Maestro de vida
El término es de Juan Villoro, a quien conocí en el Taller Literario Regional de San Luis Potosí (que coordinaba Donoso), al cual concurríamos —entre los que recuerdo— Ignacio Betancourt, Alberto Huerta, José de Jesús Sampedro, Armando Adame, David Ojeda, Enrique Márquez, Alejandro García Ortega, Martínez Farfán, Lara Huerta y varios más a los que les ruego su comprensión si no me vienen ahora a la memoria (entre ellos, ocasionalmente, acudían algunos infrarrealistas). Miguel Donoso Pareja fue maestro de vida porque, más allá del rigor con que se analizaban los textos en las sesiones del taller literario, nos aconsejaba, nos orientaba en diversas cuestiones de la vida: la lealtad con los amigos, la congruencia literaria, la militancia política, nuestra incipiente sexualidad o la relación con las mujeres. En general, temas sobre los que las opiniones de un hombre experimentado hacían marca y dejaron huella en los jóvenes que éramos, los que ahora somos. De más está decir que las lecturas eran parte inexcusable de nuestras conversaciones. Fue un amigo, un maestro preocupado por nuestros devenires. A muchos nos ayudó a publicar el primer libro.

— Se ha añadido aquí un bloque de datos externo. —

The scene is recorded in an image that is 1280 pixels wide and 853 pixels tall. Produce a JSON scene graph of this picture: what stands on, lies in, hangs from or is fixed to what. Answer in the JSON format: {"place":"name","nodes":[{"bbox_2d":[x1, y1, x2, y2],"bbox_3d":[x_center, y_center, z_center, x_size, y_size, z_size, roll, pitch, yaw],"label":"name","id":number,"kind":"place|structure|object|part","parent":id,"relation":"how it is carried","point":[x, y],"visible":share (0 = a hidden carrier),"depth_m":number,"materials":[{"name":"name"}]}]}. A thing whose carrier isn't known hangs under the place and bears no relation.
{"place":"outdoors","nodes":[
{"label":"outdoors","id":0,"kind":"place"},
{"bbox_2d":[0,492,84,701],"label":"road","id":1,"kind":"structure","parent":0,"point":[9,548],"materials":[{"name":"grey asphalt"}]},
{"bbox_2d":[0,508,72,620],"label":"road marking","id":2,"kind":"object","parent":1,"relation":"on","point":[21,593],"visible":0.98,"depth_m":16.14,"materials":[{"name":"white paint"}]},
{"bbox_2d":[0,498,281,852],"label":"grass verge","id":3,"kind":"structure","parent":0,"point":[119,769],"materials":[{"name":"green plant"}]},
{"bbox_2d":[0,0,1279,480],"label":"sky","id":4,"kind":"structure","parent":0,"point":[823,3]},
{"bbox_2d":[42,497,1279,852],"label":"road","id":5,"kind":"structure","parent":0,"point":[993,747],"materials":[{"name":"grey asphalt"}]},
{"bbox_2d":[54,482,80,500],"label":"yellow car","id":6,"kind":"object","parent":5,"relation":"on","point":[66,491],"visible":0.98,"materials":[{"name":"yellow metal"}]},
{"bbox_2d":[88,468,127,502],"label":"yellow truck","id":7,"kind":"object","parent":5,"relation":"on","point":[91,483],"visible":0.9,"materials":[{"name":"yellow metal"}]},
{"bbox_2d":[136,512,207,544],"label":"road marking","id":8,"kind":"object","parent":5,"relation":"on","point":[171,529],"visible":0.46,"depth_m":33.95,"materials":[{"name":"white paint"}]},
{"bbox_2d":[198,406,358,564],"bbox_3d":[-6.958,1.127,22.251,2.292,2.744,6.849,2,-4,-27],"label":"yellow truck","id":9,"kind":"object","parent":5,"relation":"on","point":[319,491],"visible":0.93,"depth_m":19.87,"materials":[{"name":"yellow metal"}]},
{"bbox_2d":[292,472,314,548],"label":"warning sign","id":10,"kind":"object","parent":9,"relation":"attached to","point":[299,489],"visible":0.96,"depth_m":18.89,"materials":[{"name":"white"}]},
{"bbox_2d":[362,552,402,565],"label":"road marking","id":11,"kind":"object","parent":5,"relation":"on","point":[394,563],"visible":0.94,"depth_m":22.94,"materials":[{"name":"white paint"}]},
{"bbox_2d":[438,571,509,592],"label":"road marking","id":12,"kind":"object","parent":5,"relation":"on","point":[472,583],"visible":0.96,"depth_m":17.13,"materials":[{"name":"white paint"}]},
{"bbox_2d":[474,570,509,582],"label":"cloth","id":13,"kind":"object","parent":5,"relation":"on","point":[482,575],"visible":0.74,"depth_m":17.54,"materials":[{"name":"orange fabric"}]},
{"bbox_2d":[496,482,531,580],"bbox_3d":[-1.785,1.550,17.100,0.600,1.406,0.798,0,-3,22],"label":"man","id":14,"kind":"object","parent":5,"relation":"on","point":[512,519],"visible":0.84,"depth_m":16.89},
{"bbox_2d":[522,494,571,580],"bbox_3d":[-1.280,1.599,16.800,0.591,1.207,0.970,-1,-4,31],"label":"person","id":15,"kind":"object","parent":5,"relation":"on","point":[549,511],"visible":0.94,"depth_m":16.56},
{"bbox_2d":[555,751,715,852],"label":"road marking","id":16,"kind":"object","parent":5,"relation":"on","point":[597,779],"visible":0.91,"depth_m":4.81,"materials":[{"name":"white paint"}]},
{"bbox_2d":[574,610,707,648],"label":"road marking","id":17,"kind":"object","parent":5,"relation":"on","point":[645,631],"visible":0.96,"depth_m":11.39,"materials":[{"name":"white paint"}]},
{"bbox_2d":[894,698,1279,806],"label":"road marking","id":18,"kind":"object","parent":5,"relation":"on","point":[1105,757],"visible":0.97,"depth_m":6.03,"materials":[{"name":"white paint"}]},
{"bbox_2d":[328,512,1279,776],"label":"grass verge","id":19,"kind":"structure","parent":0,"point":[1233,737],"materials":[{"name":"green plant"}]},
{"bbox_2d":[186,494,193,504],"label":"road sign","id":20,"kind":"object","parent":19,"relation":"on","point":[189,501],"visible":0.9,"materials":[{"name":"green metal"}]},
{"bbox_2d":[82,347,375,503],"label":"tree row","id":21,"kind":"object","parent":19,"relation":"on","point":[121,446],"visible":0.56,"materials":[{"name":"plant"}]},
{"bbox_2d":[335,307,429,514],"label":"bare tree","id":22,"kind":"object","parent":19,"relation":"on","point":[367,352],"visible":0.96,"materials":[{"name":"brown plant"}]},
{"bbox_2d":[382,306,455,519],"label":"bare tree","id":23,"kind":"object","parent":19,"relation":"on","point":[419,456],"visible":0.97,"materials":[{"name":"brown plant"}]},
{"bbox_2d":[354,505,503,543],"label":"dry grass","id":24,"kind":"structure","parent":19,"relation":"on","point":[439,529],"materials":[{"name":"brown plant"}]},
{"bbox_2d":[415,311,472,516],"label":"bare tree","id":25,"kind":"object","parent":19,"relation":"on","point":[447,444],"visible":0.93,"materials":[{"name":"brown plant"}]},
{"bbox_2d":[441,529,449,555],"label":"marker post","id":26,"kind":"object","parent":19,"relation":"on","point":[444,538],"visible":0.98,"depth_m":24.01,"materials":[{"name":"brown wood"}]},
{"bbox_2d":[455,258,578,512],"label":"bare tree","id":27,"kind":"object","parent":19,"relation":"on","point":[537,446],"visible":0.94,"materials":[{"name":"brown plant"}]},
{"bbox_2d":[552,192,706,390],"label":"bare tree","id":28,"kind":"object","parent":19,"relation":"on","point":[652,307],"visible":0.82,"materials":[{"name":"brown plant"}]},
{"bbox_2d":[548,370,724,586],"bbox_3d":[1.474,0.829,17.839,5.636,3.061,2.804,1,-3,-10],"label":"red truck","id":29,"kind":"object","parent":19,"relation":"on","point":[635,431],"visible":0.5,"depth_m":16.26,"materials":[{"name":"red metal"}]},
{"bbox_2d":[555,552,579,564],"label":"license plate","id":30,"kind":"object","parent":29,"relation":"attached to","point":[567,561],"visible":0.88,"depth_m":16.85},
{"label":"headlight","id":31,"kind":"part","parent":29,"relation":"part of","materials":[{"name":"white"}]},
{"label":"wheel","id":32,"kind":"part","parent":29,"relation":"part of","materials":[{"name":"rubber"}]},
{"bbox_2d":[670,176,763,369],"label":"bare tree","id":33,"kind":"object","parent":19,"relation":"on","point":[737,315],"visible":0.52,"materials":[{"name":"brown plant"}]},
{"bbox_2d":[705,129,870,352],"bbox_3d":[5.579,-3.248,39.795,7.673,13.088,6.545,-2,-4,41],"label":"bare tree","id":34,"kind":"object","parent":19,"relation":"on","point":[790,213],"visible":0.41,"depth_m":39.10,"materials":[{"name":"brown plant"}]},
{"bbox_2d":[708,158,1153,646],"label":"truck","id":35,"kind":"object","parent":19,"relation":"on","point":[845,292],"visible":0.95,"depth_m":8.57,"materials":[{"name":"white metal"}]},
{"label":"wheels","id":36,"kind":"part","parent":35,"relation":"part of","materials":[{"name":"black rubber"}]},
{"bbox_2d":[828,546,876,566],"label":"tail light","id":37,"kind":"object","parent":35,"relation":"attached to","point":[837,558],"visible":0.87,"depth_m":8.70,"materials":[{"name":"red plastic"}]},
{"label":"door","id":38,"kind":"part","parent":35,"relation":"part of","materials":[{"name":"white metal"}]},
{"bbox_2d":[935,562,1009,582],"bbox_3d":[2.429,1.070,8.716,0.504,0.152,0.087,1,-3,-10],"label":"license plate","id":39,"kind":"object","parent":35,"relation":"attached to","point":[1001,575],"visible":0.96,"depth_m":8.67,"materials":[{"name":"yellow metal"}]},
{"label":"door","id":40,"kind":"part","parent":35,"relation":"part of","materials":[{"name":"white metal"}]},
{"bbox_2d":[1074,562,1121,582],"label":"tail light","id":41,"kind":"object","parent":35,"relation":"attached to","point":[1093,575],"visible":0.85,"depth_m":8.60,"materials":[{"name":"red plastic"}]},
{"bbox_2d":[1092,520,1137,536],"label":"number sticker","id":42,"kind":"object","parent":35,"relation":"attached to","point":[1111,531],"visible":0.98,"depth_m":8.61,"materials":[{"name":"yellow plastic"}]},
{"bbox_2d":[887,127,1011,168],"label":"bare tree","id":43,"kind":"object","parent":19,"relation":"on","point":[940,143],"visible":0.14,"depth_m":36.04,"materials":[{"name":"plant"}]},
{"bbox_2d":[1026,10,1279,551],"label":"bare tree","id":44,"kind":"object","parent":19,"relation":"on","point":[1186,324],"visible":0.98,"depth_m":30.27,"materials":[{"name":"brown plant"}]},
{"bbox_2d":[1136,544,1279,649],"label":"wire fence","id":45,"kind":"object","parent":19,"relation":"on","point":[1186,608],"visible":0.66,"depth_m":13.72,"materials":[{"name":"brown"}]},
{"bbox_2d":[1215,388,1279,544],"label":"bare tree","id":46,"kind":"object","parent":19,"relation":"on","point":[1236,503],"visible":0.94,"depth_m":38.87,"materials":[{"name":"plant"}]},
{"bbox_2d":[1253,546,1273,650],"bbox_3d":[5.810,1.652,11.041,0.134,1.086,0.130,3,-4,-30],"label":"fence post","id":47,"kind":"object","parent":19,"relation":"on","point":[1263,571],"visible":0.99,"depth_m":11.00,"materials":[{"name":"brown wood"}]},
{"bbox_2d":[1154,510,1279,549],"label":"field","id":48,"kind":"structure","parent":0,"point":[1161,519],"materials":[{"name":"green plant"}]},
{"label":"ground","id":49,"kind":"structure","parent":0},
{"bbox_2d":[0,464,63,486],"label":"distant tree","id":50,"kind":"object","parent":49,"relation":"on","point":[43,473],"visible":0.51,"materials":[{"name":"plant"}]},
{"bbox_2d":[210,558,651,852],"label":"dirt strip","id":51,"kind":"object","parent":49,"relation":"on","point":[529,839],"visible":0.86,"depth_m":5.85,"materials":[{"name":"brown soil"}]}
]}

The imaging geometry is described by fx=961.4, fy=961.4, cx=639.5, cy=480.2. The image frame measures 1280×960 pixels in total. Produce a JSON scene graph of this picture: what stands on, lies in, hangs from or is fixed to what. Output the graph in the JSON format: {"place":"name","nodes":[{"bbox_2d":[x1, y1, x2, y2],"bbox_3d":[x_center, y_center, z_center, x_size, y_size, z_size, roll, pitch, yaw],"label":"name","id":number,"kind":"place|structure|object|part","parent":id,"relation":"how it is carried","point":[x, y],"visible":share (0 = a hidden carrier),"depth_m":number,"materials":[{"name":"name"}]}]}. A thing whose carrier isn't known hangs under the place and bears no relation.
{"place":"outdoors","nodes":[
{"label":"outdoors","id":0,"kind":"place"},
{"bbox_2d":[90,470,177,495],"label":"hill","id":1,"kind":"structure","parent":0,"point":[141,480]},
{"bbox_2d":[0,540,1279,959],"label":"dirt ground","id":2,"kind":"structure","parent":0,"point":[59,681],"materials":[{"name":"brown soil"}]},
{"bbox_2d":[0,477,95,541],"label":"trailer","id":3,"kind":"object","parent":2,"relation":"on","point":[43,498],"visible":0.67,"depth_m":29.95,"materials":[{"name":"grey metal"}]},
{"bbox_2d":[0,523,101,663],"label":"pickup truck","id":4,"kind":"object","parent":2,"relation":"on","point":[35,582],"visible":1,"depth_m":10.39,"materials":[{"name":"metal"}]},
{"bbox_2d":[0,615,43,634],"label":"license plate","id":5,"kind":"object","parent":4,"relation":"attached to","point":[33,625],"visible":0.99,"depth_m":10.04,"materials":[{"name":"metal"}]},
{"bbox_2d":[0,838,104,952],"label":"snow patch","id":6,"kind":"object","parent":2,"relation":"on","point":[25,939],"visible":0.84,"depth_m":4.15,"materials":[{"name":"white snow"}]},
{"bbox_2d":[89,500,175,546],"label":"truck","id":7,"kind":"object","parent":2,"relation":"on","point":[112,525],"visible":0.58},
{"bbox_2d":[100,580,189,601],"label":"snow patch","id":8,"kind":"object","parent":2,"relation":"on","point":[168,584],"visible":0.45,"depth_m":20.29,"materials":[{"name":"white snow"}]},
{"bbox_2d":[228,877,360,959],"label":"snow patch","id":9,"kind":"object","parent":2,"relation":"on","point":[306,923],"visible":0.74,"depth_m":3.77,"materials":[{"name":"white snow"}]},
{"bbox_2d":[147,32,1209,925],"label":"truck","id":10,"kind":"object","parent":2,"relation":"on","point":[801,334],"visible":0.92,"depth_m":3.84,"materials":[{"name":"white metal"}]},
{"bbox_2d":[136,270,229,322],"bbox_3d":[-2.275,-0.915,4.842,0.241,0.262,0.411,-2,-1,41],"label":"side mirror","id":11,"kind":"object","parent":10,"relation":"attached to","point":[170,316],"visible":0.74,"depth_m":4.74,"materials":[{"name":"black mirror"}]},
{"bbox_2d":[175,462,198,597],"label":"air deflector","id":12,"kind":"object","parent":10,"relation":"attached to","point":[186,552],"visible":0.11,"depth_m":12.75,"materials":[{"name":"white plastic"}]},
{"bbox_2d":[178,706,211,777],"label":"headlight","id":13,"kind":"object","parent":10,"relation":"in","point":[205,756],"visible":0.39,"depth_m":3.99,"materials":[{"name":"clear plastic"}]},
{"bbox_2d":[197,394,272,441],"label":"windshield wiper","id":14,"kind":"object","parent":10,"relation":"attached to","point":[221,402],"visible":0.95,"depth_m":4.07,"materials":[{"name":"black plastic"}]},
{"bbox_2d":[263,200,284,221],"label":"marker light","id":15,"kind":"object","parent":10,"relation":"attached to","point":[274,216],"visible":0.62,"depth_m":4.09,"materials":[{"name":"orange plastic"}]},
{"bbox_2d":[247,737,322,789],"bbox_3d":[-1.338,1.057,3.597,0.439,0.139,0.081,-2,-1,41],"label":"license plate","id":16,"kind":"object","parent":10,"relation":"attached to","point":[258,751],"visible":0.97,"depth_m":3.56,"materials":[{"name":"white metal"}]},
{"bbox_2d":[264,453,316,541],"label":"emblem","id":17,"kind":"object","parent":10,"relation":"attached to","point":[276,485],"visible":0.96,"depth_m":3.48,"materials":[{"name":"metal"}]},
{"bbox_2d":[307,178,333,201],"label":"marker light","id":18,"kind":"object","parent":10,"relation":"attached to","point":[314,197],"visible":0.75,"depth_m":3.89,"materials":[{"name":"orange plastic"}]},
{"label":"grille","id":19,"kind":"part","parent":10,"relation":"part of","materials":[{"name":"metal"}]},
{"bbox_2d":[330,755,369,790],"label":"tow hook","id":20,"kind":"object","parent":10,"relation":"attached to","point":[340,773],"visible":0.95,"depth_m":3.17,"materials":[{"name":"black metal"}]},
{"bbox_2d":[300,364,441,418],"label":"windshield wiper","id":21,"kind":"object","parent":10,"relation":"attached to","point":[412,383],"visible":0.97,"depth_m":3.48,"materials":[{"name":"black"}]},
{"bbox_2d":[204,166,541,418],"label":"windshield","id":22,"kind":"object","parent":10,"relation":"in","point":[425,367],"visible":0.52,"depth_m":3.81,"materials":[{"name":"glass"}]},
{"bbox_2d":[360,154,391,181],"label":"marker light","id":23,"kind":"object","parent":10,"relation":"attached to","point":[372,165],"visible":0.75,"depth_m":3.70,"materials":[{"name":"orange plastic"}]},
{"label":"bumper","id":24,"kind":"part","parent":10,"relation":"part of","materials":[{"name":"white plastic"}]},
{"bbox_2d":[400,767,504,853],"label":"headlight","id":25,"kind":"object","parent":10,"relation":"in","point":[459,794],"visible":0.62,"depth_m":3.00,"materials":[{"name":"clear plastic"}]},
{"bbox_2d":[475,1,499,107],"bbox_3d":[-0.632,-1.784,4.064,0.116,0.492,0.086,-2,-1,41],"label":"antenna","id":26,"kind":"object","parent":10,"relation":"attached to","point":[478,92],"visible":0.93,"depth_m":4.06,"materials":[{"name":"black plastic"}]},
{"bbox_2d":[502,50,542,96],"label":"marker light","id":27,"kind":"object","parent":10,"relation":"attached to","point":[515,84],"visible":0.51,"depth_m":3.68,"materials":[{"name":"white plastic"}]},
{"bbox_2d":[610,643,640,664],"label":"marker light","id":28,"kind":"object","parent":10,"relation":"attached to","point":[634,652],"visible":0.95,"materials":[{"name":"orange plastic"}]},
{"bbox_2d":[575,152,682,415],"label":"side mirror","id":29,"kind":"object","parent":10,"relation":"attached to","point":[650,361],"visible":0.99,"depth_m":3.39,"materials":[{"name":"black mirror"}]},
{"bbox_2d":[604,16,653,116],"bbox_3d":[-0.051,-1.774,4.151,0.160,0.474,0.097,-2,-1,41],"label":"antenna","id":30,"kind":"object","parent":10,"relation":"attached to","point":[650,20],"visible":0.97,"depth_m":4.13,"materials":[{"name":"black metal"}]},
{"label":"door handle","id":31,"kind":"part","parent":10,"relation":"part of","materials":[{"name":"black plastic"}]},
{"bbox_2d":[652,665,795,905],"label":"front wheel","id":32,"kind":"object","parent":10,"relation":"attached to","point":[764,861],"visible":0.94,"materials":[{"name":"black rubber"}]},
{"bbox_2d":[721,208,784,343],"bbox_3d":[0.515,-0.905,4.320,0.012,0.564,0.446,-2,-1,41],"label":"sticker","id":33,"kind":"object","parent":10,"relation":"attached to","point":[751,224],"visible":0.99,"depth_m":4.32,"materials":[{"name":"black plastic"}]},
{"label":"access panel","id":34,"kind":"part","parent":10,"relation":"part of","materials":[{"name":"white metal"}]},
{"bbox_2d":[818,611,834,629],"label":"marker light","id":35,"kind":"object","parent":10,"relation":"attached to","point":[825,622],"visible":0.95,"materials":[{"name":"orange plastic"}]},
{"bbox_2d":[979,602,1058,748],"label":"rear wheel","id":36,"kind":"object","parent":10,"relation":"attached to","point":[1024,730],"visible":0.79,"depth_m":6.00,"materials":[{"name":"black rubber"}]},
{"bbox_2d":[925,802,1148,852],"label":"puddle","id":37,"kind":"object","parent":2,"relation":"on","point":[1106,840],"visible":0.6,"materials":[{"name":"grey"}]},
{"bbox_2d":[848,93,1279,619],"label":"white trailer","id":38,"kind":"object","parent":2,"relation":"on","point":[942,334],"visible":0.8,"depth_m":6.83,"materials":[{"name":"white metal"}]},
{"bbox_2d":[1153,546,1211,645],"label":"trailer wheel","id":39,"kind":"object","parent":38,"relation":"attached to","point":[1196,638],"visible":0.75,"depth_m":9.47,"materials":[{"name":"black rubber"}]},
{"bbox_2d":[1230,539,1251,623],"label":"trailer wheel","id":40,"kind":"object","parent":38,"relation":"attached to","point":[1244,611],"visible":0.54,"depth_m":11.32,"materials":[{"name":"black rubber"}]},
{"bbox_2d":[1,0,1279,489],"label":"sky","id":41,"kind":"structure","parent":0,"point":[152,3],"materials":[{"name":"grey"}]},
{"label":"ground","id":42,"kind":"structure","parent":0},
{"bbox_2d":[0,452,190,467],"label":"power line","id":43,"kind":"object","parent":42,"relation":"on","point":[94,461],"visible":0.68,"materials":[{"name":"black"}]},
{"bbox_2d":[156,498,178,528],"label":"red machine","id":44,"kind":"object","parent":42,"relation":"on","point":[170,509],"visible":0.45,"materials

En aquellos años yo jugaba basquetbol con intensidad. Me tocó ir a un torneo en San Luis Potosí y, a las pocas semanas, a otro en Ciudad Universitaria en la Ciudad de México. En el primero, Ignacio Betancourt —con su voz estentórea de actor— no dejó de echarme porras (a la distancia, creo que inmerecidas). En el segundo, Villoro llegó a la sesión del taller literario que coordinada Donoso en la UNAM —en el cual participaba— para decirle que había que suspender la sesión y todos debían ir a ver el partido en el cual yo jugaba. Eso, por supuesto, no sucedió.
Lo que sí pasó es que en la siguiente sesión en San Luis Potosí, Donoso organizó una «cascarita» de básquet entre los aspirantes a escritores. Por supuesto que él jugó. Como lo hizo José de Jesús Sampedro, Armando Adame et al. Se realizó a las ocho de la mañana (me imagino que a más de uno se le dificultó estar a tiempo) en alguna cancha pública. Fue un entrañable y gozoso reconocimiento —y así es este recuerdo— a mis actividades ajenas a la literatura, que me dio la magnitud de lo que él valoraba en su cercanía con nosotros.